[Consecutive indoor room images]
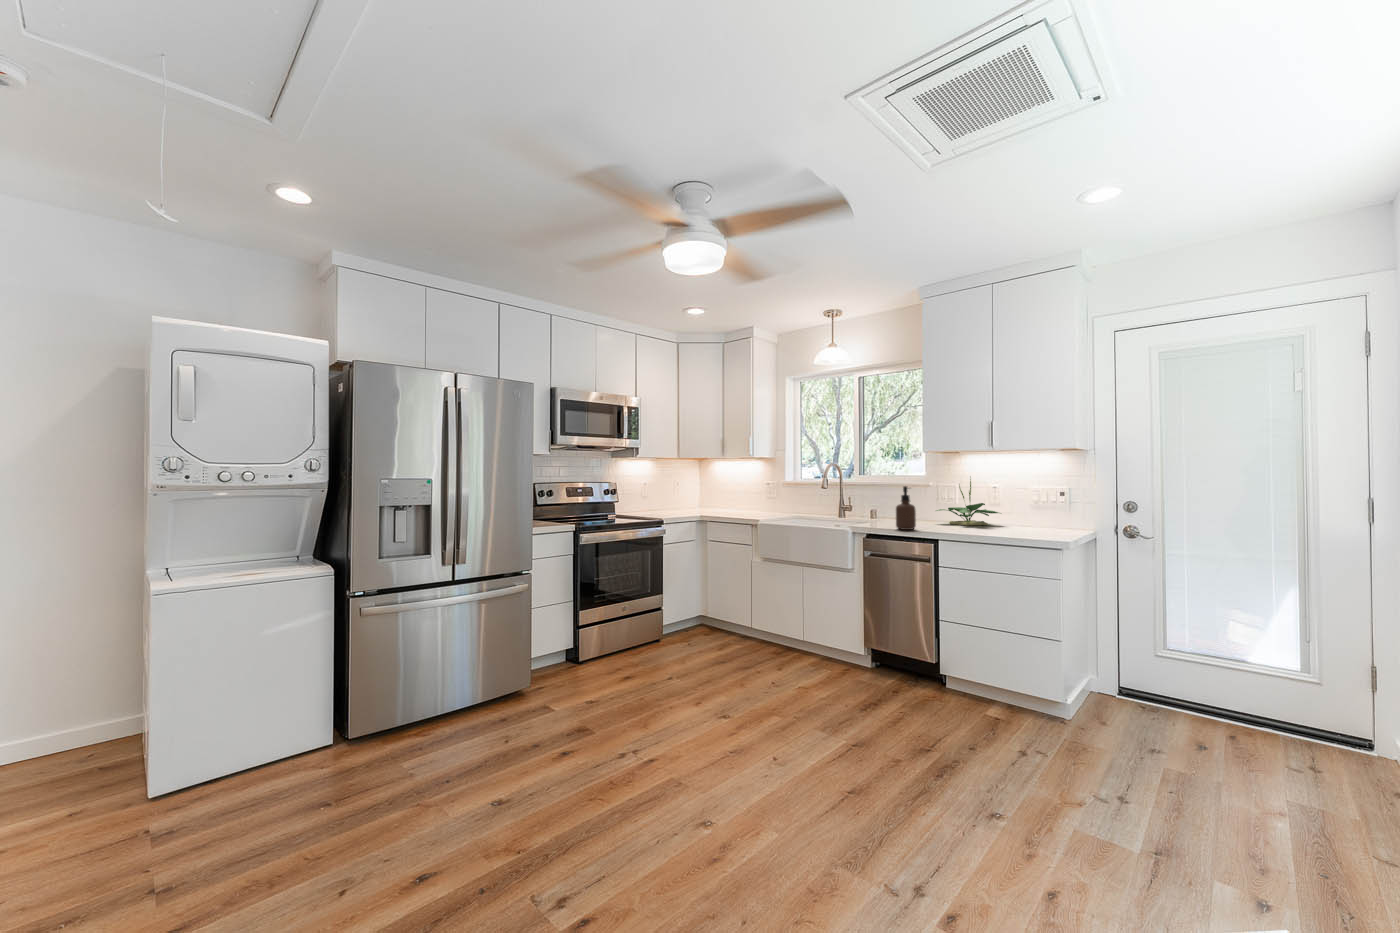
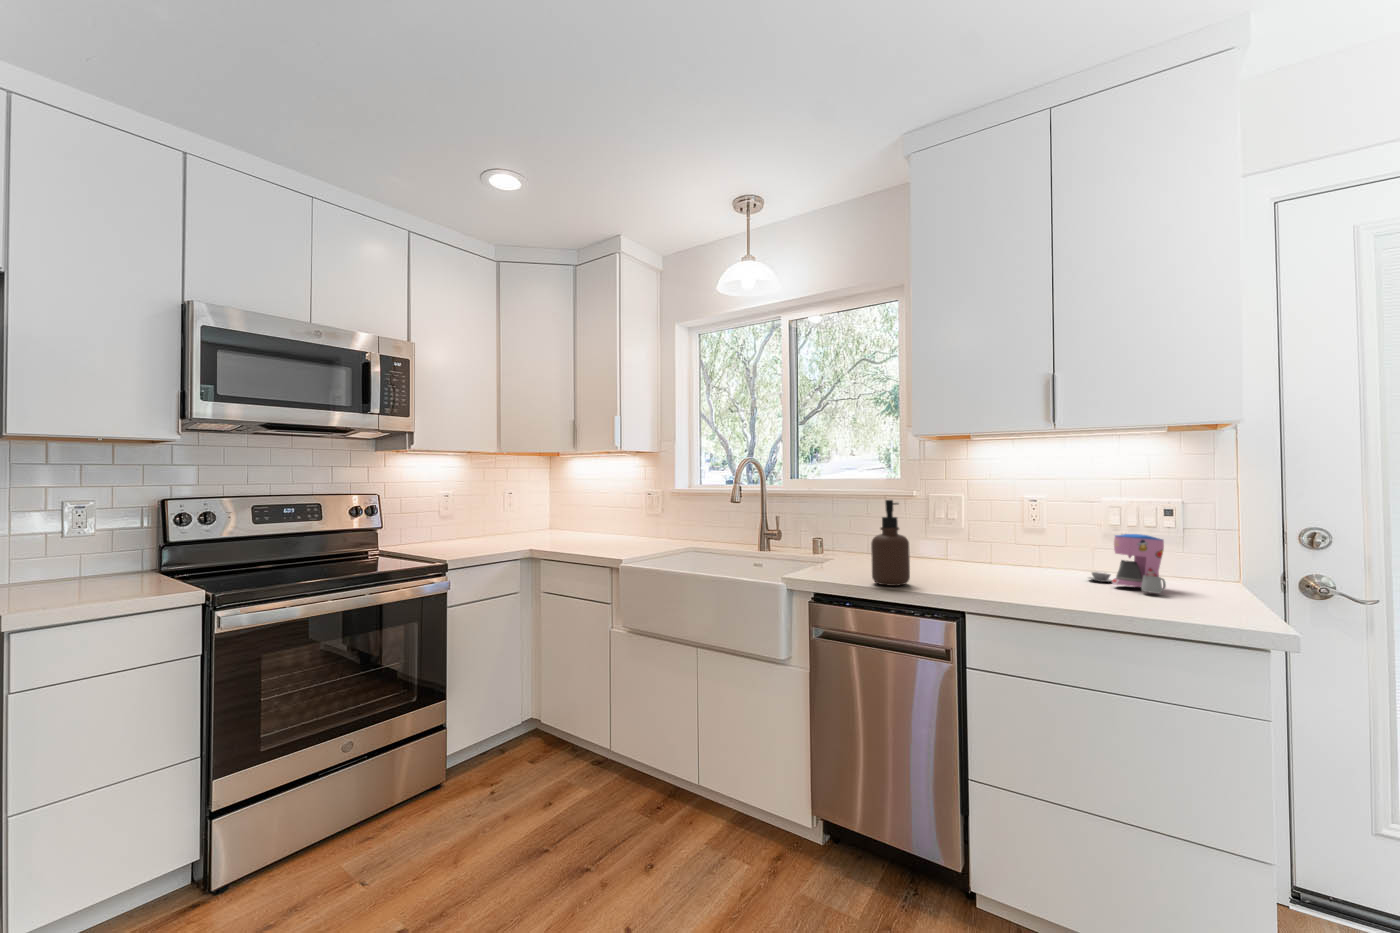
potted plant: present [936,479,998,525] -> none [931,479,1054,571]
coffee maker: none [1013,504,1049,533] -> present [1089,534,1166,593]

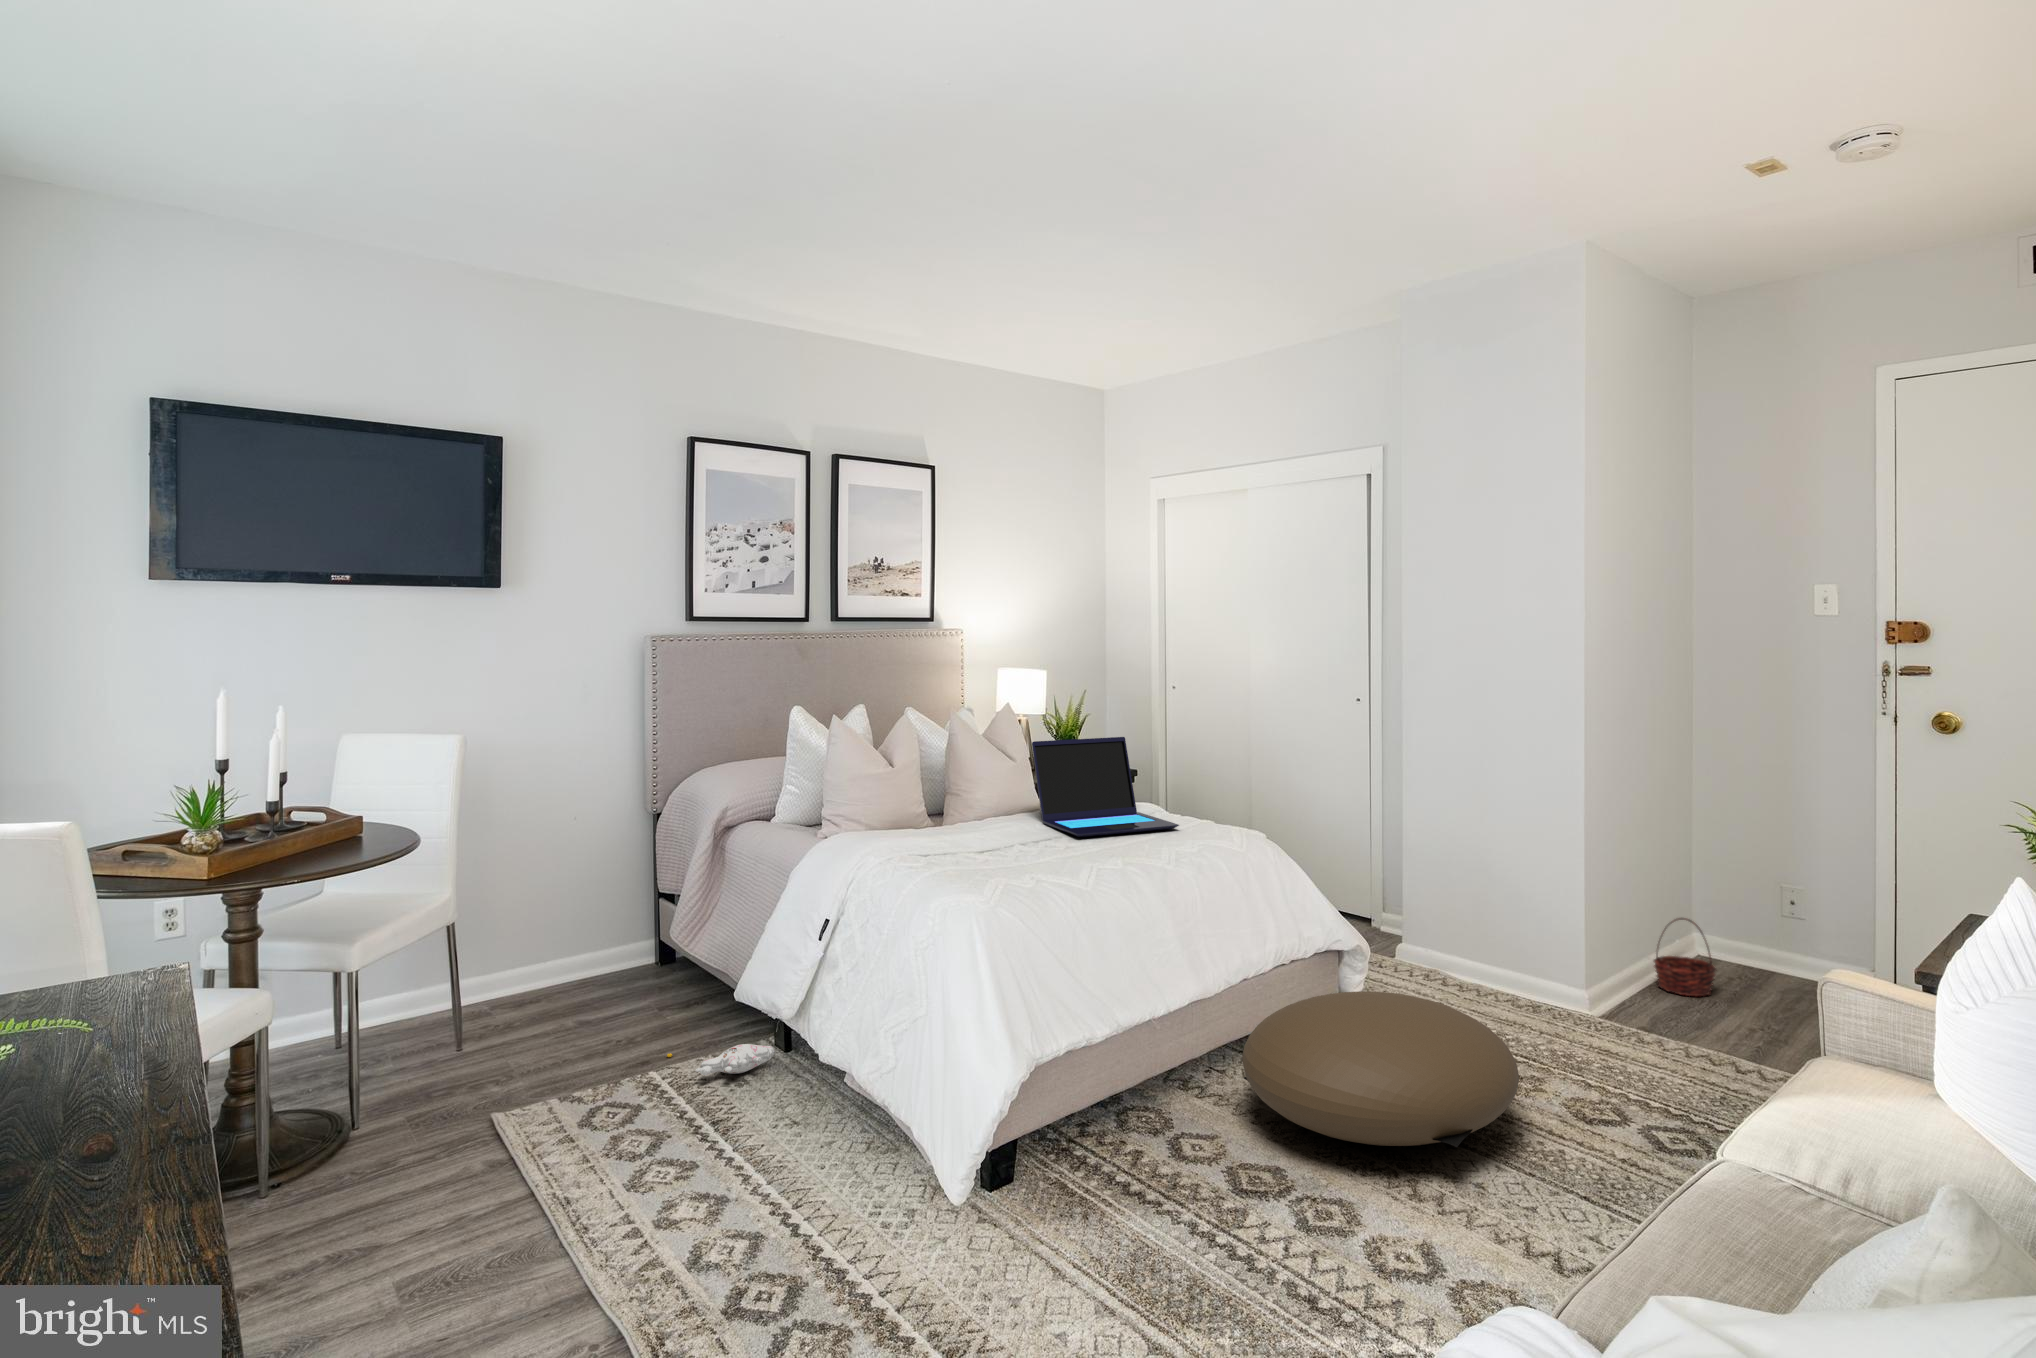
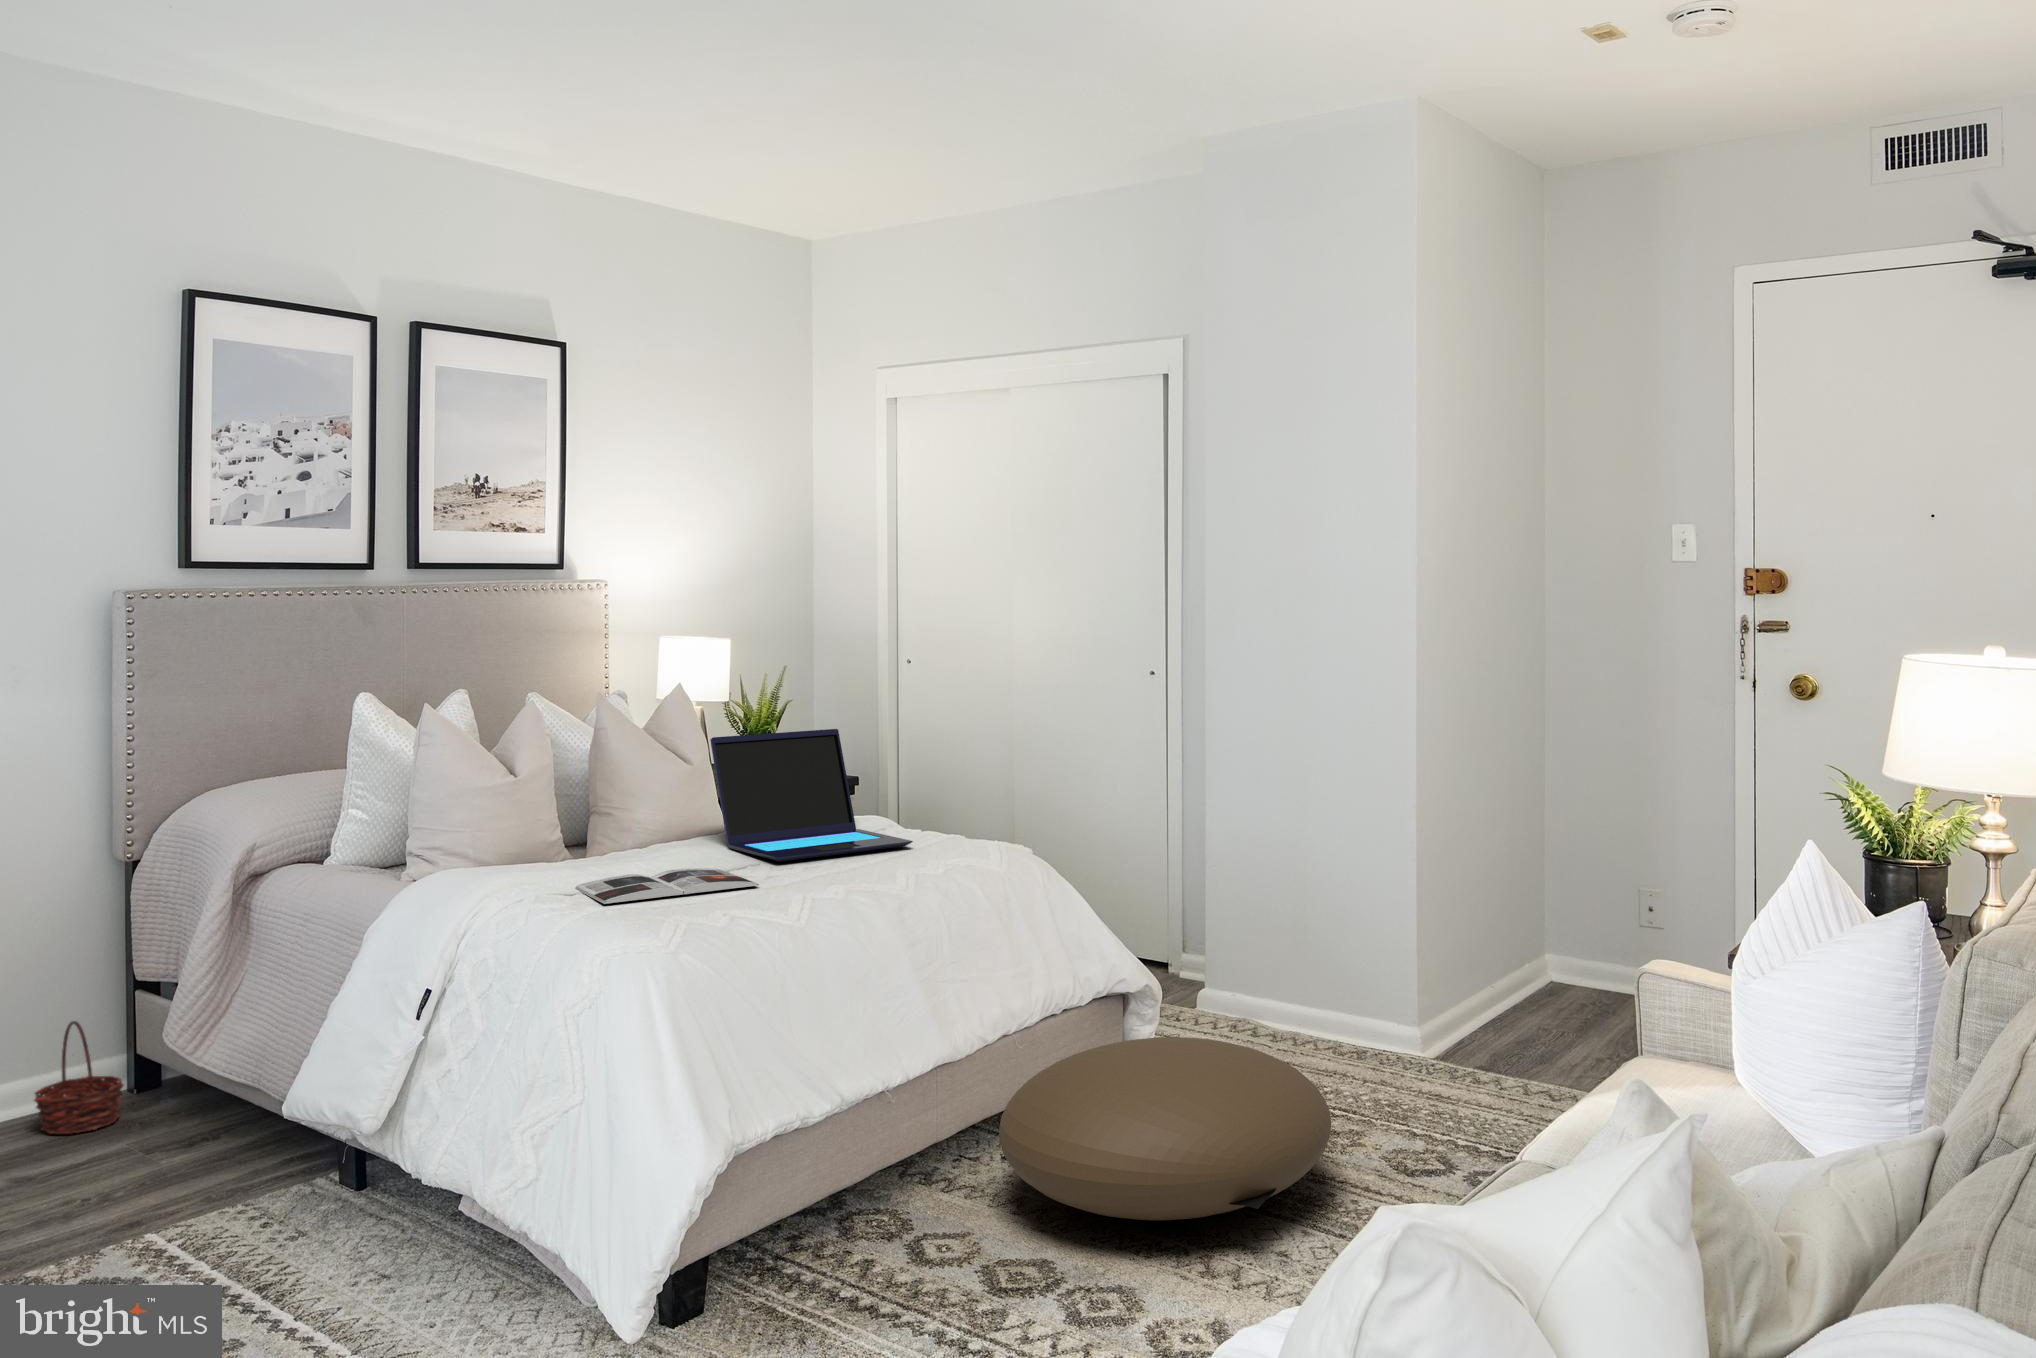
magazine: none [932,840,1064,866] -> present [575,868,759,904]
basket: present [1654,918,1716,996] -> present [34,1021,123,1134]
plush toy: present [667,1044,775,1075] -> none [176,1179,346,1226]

## Problem
Set the entries down again exactly. Do not include the images.

## Answer below
potted plant: present [936,479,998,525] -> none [931,479,1054,571]
coffee maker: none [1013,504,1049,533] -> present [1089,534,1166,593]

magazine: none [932,840,1064,866] -> present [575,868,759,904]
basket: present [1654,918,1716,996] -> present [34,1021,123,1134]
plush toy: present [667,1044,775,1075] -> none [176,1179,346,1226]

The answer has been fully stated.